【No Ball,No Life】つまらないサッカーとは、こういう試合をいうのだろう。日本は、先日の東アジアE-1選手権で“宿敵”韓国にホームで1-4と歴史的な大敗を喫した。スコアもさることながら、試合内容のひどいこと。
1対1の局面に勝ってボールを奪い、縦に速い攻撃で相手のDF裏を突く戦い方をハリルホジッチ監督は強調する。しかし、それ一辺倒で単調な攻めに陥ってしまうのが今の日本の課題だ。「監督はDFの裏を狙えというけれど、相手が退いてしまい裏にスペースがなかった」というようなコメントをよく聞いた。
ならば、自分たちで考えて他の方法を探ればいいのにそれをしない。ユース世代ならともかく、A代表のいうセリフとは思えなかった。
緩急、揺さぶり、意表を突くパスやドリブルが皆無なサッカーは見ていて眠気に誘われる。相手も日本のやることは分かっているから、DF裏を狙う一発のパスを警戒していればよい。そもそもこの試合はファイティングスピリットに欠けていた。ピッチから伝わってくる熱量もなし。サポーターからブーイングを浴びて当然だ。
ハリルホジッチ監督は井手口(G大阪)、山口(C大阪)、今野(G大阪)というボール奪取に優れたMFを中盤に置きたがる。やはり、そこに1人はピッチ内で指揮をとれるゲームメーカーを置きたい。2-1で勝ったE-1の中国戦は大島(川崎)がその役を担っていた。残念ながら負傷で前半のうちに途中交代したが、うまくボールを散らし、味方の攻め上がりを促していた。

取り組む内容 =
**a)** 日本代表戦のコラムのうち「1対1の局面に勝ってボールを」から「らブーイングを浴びて当然だ。」までのすべてを、「ユース世代」を「育成年代」に改めた形で書き出してください。
**b)** 日本代表戦のコラムで「緩急、揺さぶり」から始まる段落を、主な事実を残したまま箇条書きに整理してください。
**c)** 日本代表戦のコラムを、最後の文の後から書き継いでください。
項目はここでは一切使いません。

コレクションの項目
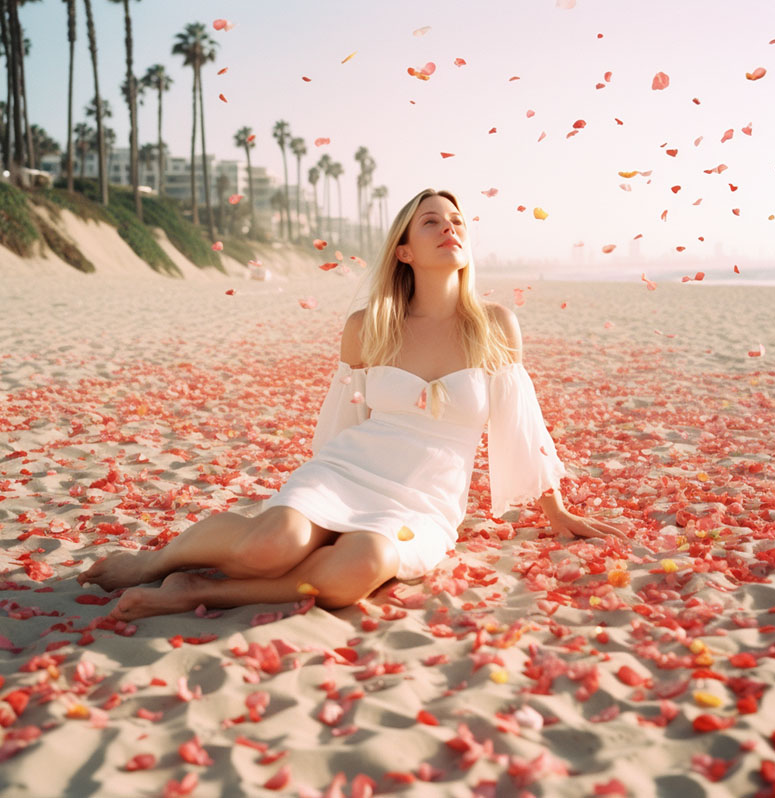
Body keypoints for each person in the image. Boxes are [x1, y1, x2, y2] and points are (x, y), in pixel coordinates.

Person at [78, 188, 627, 620]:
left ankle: (196, 592)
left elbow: (518, 423)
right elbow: (342, 425)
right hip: (350, 469)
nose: (449, 228)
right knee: (276, 541)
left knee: (360, 569)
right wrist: (319, 500)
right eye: (432, 221)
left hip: (422, 500)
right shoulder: (369, 327)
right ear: (405, 251)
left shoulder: (495, 325)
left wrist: (553, 508)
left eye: (456, 221)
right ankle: (155, 563)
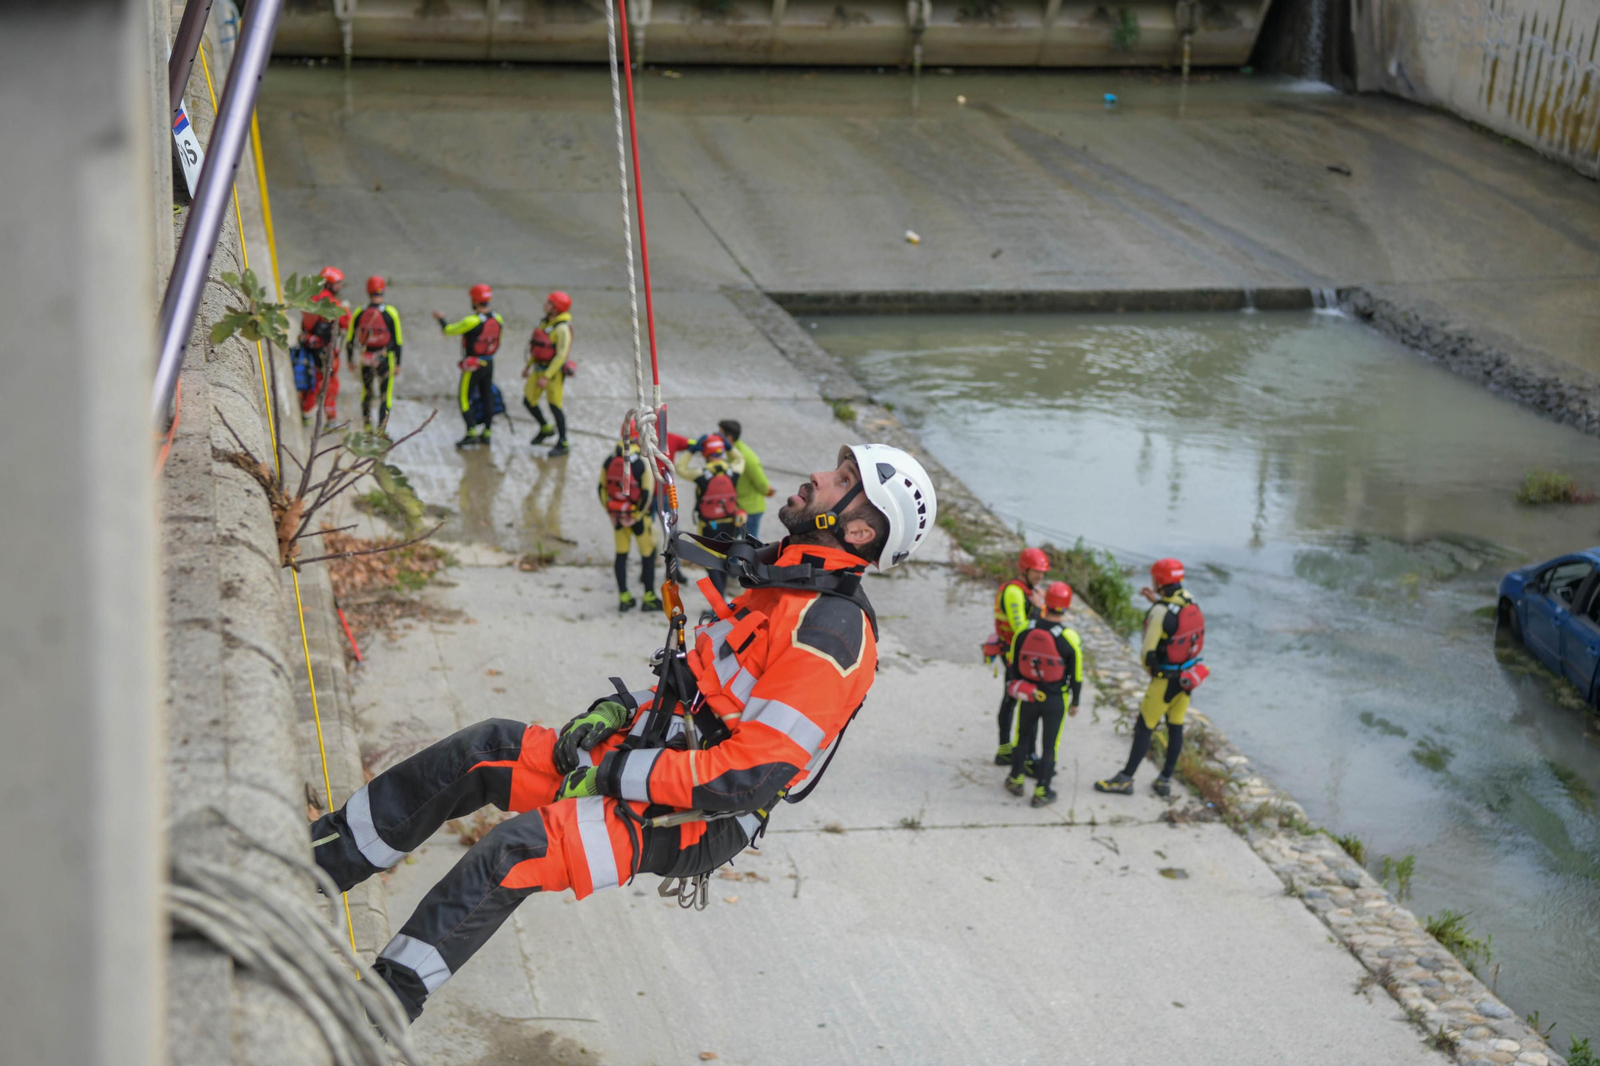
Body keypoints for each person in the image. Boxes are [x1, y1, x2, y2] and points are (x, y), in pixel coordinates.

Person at [309, 444, 937, 1022]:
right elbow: (695, 690)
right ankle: (310, 869)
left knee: (516, 852)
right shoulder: (784, 588)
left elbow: (747, 775)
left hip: (700, 814)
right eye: (836, 467)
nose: (820, 477)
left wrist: (609, 773)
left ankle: (375, 1010)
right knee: (485, 750)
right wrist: (617, 712)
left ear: (857, 532)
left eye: (844, 480)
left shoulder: (829, 635)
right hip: (664, 760)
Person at [1096, 558, 1207, 798]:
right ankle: (1165, 779)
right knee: (1175, 726)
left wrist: (1151, 668)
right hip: (1188, 677)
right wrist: (1157, 602)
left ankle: (1125, 779)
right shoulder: (1190, 599)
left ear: (1158, 581)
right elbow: (1176, 620)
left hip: (1164, 680)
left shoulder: (1159, 612)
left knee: (1144, 727)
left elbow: (1147, 652)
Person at [1002, 581, 1082, 808]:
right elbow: (1076, 675)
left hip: (1029, 694)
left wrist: (1017, 688)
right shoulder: (1069, 638)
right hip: (1055, 699)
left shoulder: (1025, 629)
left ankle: (1016, 780)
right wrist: (1075, 702)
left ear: (1045, 602)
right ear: (1066, 607)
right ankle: (1042, 791)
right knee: (1050, 745)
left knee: (1022, 737)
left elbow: (1013, 664)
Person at [985, 547, 1048, 766]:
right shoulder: (1014, 592)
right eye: (1036, 572)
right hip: (1014, 657)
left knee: (1018, 702)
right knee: (1012, 701)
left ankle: (1023, 753)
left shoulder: (1030, 591)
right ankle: (1006, 751)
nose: (1040, 576)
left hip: (1024, 658)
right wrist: (1039, 608)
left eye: (1043, 572)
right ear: (1025, 569)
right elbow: (1022, 629)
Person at [600, 415, 661, 614]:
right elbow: (647, 492)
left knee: (621, 556)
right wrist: (635, 515)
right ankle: (649, 597)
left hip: (617, 516)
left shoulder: (610, 459)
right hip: (638, 518)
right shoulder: (642, 461)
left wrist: (611, 512)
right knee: (647, 554)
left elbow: (601, 489)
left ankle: (624, 597)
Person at [677, 433, 746, 602]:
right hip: (730, 524)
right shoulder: (733, 471)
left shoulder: (701, 473)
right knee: (724, 561)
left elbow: (679, 468)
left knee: (710, 564)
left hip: (708, 526)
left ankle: (719, 603)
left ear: (705, 454)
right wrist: (729, 447)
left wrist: (691, 451)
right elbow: (740, 459)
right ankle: (721, 601)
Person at [433, 284, 504, 449]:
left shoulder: (472, 321)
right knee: (487, 395)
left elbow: (449, 330)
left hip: (473, 365)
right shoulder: (498, 318)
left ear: (475, 300)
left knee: (464, 397)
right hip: (489, 362)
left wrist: (441, 319)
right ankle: (487, 432)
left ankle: (471, 431)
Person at [346, 275, 403, 434]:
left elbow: (350, 338)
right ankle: (381, 430)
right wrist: (398, 363)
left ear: (368, 291)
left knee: (367, 392)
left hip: (366, 358)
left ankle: (367, 426)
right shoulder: (390, 312)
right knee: (386, 395)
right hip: (385, 359)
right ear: (383, 290)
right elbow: (397, 341)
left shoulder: (359, 311)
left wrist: (350, 359)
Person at [522, 291, 574, 458]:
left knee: (555, 406)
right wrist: (528, 366)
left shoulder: (562, 329)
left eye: (549, 303)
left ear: (556, 308)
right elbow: (537, 348)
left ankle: (563, 442)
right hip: (538, 369)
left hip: (553, 374)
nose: (545, 305)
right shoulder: (545, 323)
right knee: (528, 400)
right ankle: (545, 428)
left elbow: (561, 355)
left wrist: (547, 376)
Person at [296, 266, 350, 424]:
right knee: (329, 383)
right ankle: (330, 419)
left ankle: (306, 412)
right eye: (337, 283)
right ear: (328, 284)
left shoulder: (310, 296)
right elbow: (346, 322)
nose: (339, 287)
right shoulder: (331, 302)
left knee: (312, 378)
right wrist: (345, 309)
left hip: (309, 345)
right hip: (324, 349)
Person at [716, 419, 776, 541]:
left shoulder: (746, 457)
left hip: (751, 509)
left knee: (750, 544)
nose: (717, 436)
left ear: (730, 438)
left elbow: (761, 482)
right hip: (738, 506)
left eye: (720, 434)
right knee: (732, 540)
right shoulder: (731, 451)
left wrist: (766, 490)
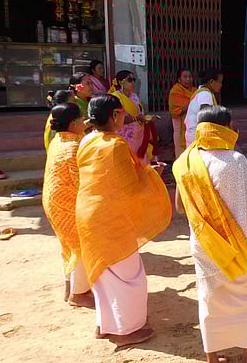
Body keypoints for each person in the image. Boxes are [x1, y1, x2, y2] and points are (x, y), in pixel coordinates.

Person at [76, 94, 172, 348]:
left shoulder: (86, 139)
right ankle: (126, 331)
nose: (124, 117)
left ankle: (105, 325)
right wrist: (152, 174)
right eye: (121, 113)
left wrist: (145, 172)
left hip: (87, 213)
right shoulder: (115, 145)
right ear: (113, 115)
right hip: (110, 217)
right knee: (128, 277)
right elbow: (129, 187)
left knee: (104, 275)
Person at [173, 105, 247, 363]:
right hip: (237, 246)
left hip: (205, 244)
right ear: (226, 128)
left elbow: (179, 207)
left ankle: (212, 357)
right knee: (246, 298)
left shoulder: (185, 162)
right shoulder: (237, 161)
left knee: (209, 300)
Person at [42, 102, 92, 308]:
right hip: (67, 204)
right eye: (81, 119)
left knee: (68, 245)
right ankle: (78, 295)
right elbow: (82, 181)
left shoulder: (59, 139)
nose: (84, 122)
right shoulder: (72, 148)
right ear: (73, 124)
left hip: (54, 202)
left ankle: (69, 287)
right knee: (81, 246)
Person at [109, 70, 159, 165]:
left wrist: (149, 118)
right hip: (124, 135)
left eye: (133, 80)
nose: (133, 83)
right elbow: (116, 119)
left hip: (138, 133)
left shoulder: (134, 96)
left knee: (140, 161)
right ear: (120, 82)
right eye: (129, 80)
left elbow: (140, 114)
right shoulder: (115, 97)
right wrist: (138, 119)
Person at [185, 68, 223, 146]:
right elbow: (205, 116)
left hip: (194, 134)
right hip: (198, 136)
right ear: (211, 82)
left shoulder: (203, 92)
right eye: (220, 82)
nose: (221, 85)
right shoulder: (205, 94)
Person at [168, 68, 195, 158]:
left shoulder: (194, 91)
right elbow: (174, 110)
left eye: (190, 77)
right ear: (179, 79)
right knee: (180, 148)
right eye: (185, 77)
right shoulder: (175, 91)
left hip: (192, 124)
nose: (188, 79)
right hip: (179, 124)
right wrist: (192, 105)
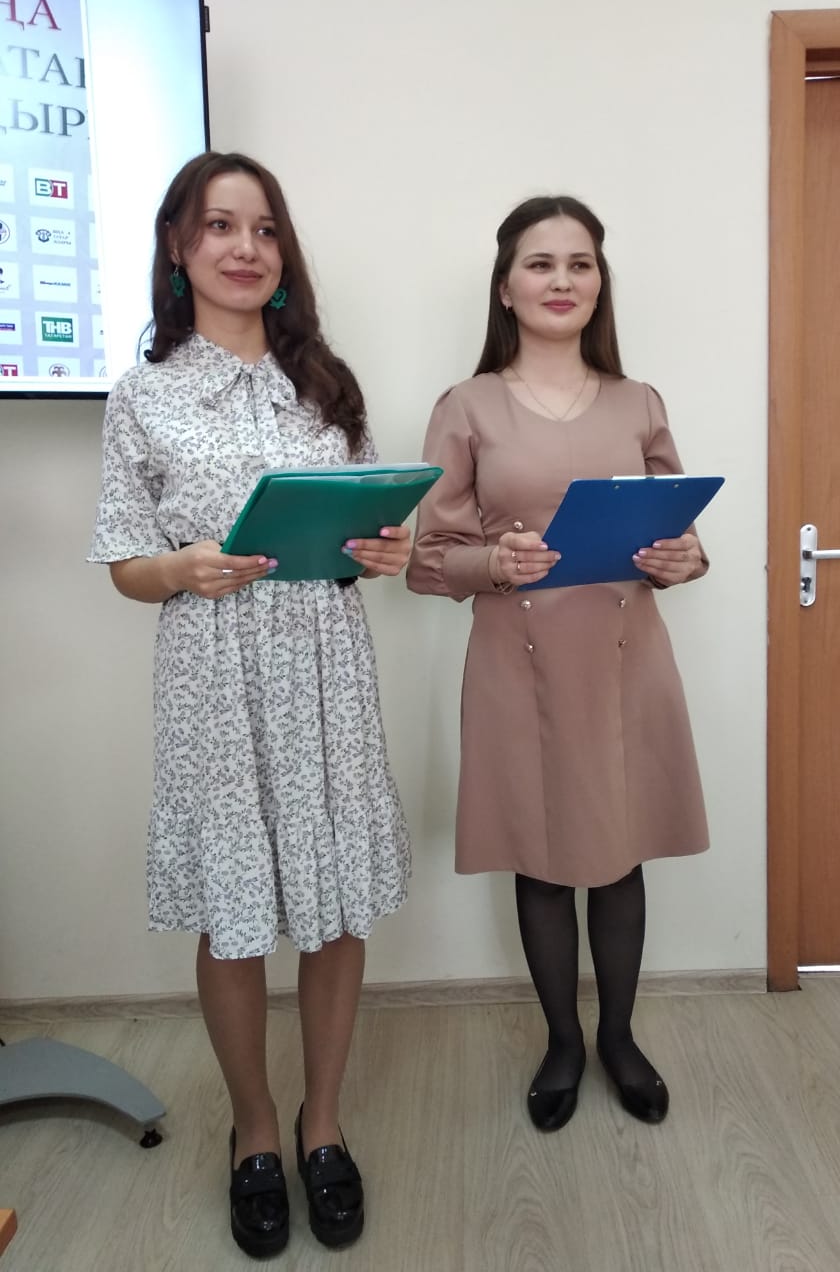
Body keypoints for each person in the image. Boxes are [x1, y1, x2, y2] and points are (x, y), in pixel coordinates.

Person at [89, 151, 411, 1257]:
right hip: (214, 679)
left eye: (265, 229)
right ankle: (257, 1130)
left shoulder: (326, 384)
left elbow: (371, 523)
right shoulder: (143, 395)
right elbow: (125, 563)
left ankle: (324, 1123)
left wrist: (384, 549)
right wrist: (180, 568)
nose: (246, 248)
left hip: (328, 668)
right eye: (220, 226)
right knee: (233, 908)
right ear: (179, 247)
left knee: (335, 900)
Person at [406, 196, 709, 1133]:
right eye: (541, 264)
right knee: (539, 859)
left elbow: (679, 530)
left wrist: (685, 557)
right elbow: (426, 559)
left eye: (581, 264)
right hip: (519, 660)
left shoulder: (638, 401)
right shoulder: (467, 406)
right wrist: (492, 563)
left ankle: (619, 1038)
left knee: (618, 857)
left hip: (624, 658)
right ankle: (563, 1044)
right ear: (505, 287)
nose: (563, 280)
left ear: (599, 284)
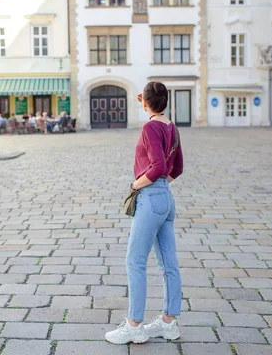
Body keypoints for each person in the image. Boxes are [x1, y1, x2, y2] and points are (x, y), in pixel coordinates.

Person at [105, 81, 183, 345]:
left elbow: (158, 165)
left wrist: (137, 184)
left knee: (134, 261)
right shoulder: (172, 127)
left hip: (150, 198)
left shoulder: (150, 127)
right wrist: (161, 186)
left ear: (145, 103)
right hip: (166, 200)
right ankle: (169, 323)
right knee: (168, 264)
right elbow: (177, 168)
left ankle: (134, 325)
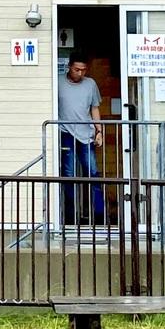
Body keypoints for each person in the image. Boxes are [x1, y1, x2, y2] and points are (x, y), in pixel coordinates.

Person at [58, 55, 105, 224]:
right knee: (69, 176)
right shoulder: (57, 82)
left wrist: (99, 131)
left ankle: (99, 217)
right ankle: (70, 218)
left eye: (83, 70)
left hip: (86, 134)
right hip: (65, 133)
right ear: (69, 67)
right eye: (76, 69)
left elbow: (95, 108)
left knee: (93, 174)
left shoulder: (90, 84)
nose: (80, 73)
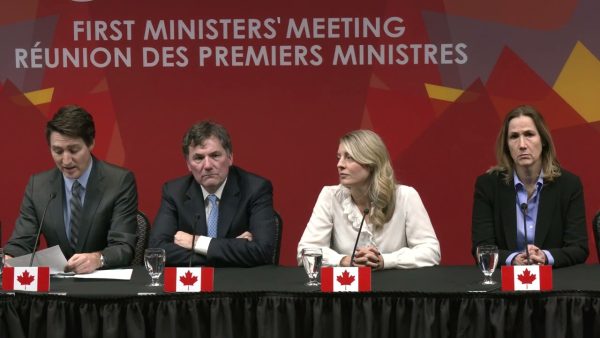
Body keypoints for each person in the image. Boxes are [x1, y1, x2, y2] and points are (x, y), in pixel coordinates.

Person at [4, 105, 138, 273]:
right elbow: (22, 242)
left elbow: (124, 246)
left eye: (74, 150)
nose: (66, 161)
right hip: (56, 290)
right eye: (58, 151)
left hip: (102, 287)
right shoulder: (38, 186)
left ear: (91, 144)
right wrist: (8, 259)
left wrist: (98, 259)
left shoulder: (118, 182)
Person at [297, 130, 441, 270]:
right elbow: (305, 252)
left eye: (349, 157)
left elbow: (431, 251)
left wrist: (384, 260)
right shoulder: (330, 196)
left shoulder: (406, 196)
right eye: (339, 157)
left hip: (396, 290)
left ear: (371, 163)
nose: (339, 164)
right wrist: (343, 260)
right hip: (348, 290)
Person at [471, 105, 588, 268]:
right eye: (514, 137)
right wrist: (514, 258)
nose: (522, 144)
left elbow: (579, 248)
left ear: (544, 141)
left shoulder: (568, 185)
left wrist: (545, 257)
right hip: (505, 285)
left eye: (529, 134)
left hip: (555, 284)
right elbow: (481, 248)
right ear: (506, 145)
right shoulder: (488, 185)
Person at [148, 121, 276, 267]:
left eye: (215, 155)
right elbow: (157, 251)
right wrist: (233, 248)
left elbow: (262, 251)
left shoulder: (256, 189)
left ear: (230, 157)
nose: (207, 165)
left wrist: (196, 242)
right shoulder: (174, 192)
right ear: (188, 164)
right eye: (199, 158)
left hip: (240, 282)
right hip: (193, 284)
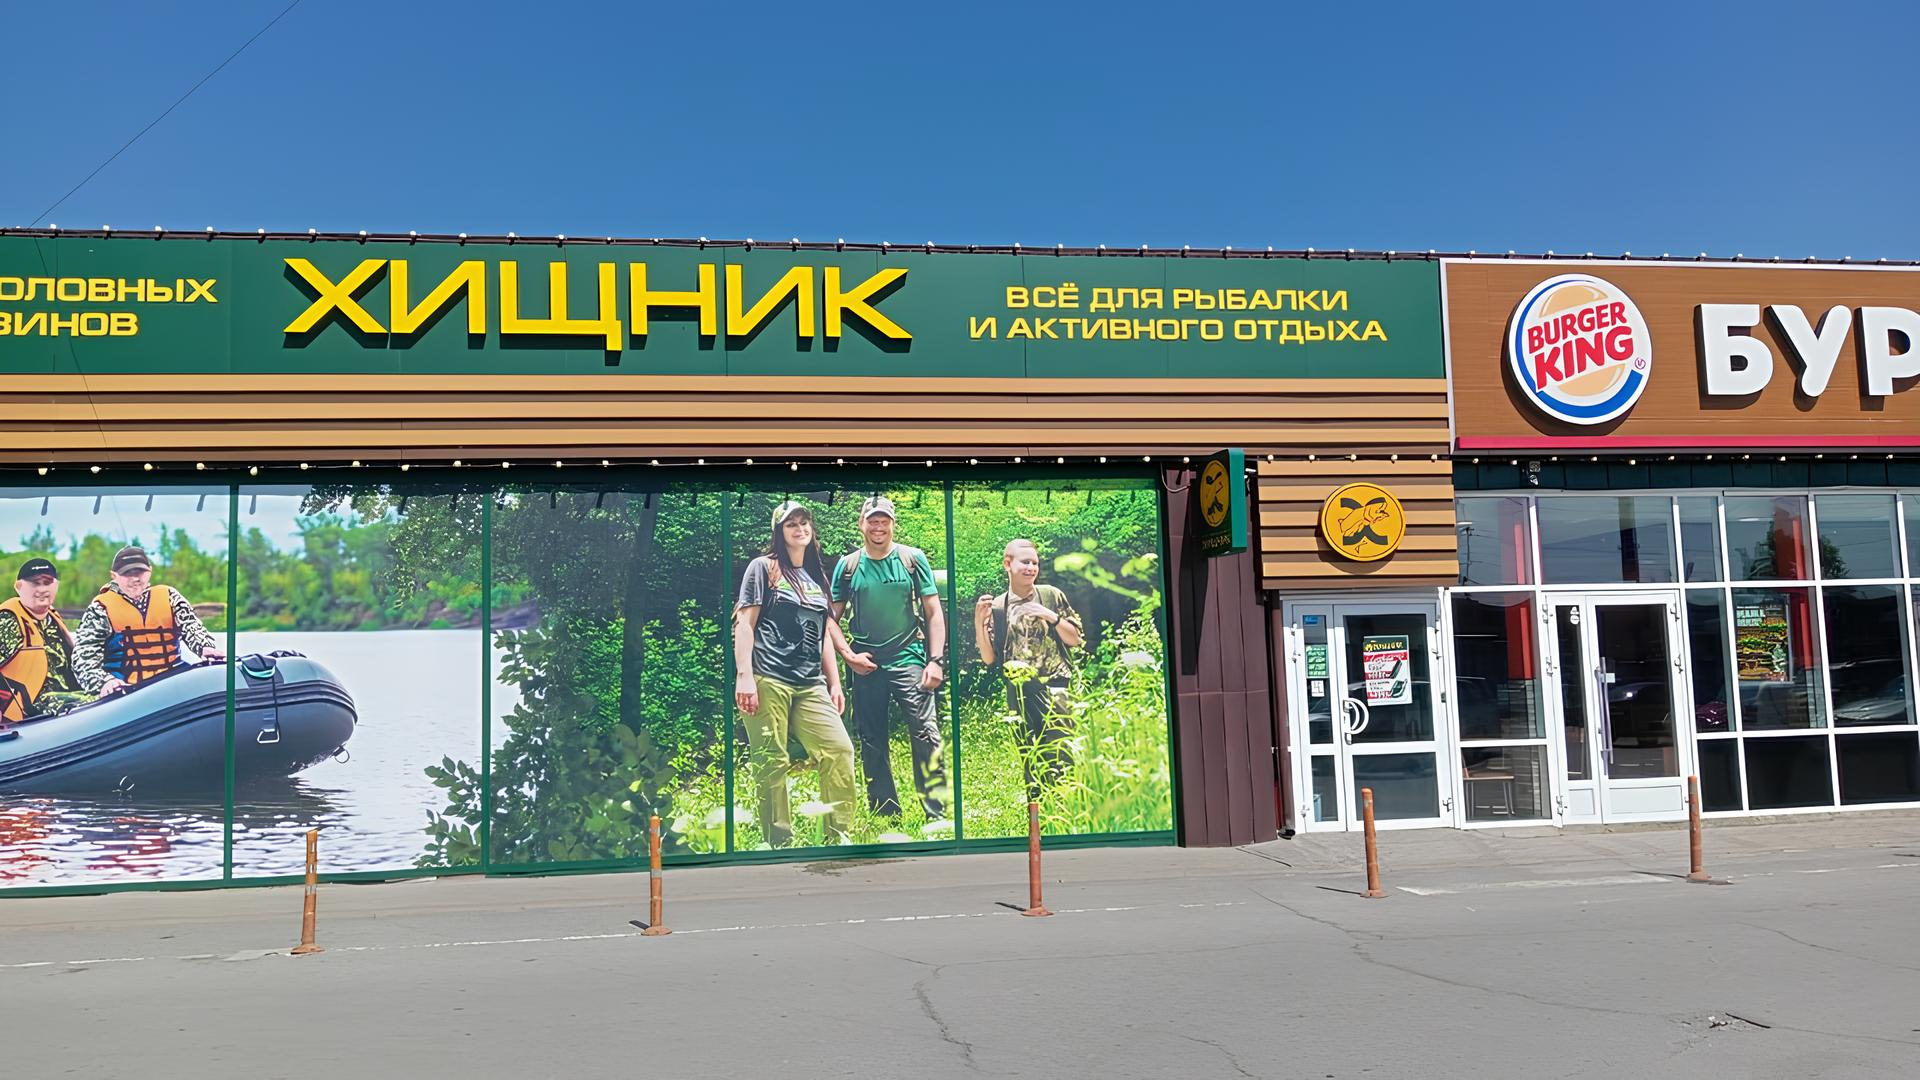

課題別の解答 =
**a)**
1対1の局面に勝ってボールを奪い、縦に速い攻撃で相手のDF裏を突く戦い方をハリルホジッチ監督は強調する。しかし、それ一辺倒で単調な攻めに陥ってしまうのが今の日本の課題だ。「監督はDFの裏を狙えというけれど、相手が退いてしまい裏にスペースがなかった」というようなコメントをよく聞いた。
ならば、自分たちで考えて他の方法を探ればいいのにそれをしない。育成年代ならともかく、A代表のいうセリフとは思えなかった。
緩急、揺さぶり、意表を突くパスやドリブルが皆無なサッカーは見ていて眠気に誘われる。相手も日本のやることは分かっているから、DF裏を狙う一発のパスを警戒していればよい。そもそもこの試合はファイティングスピリットに欠けていた。ピッチから伝わってくる熱量もなし。サポーターからブーイングを浴びて当然だ。

**b)**
- 緩急や揺さぶり、意表を突くパスやドリブルがまったくないサッカーで、見ていて眠気に誘われる。
- 相手は日本のやることを分かっているので、DF裏を狙う一発のパスを警戒していればよい。
- この試合はそもそもファイティングスピリットに欠け、ピッチから伝わってくる熱量もなかった。
- サポーターからブーイングを浴びたのは当然だ。

**c)**
遠藤保仁(G大阪)の後継者は誰かという議論は最近あまり聞かなくなったが、気づけばいまだに見つかっていない。大島のほかには、柴崎(ヘタフェ)らが候補に挙がるのだろう。
代表の来季の年間スケジュールが発表され、3月は欧州で2試合の強化マッチ(相手未定)が組み込まれた。W杯1次リーグH組で対戦するコロンビア、セネガル、ポーランドを想定した相手とテストマッチを行い、W杯のメンバー候補を30人に絞り込むという。
Jリーグやアジア相手とは次元が異なる寄せの圧力の中、大島や柴崎がどの程度持ち味を発揮できるのか、この2試合で確認しておきたい。
ハリルホジッチ監督が目指す方向性は間違っていないと思う。4年前のブラジルW杯のチームに比べれば、中盤でボールを奪って速く攻め、シュートまでいくシーンは格段に増えた。監督は来季に向けた会見で「代表に必要ないくつかのピースを集めたい」と語った。そのピースが入ることで、停滞感が払しょくされると思いたい。(浅井武)
遠藤の後継者は大島か柴崎か? ハリルJに指揮執れるゲームメーカーを!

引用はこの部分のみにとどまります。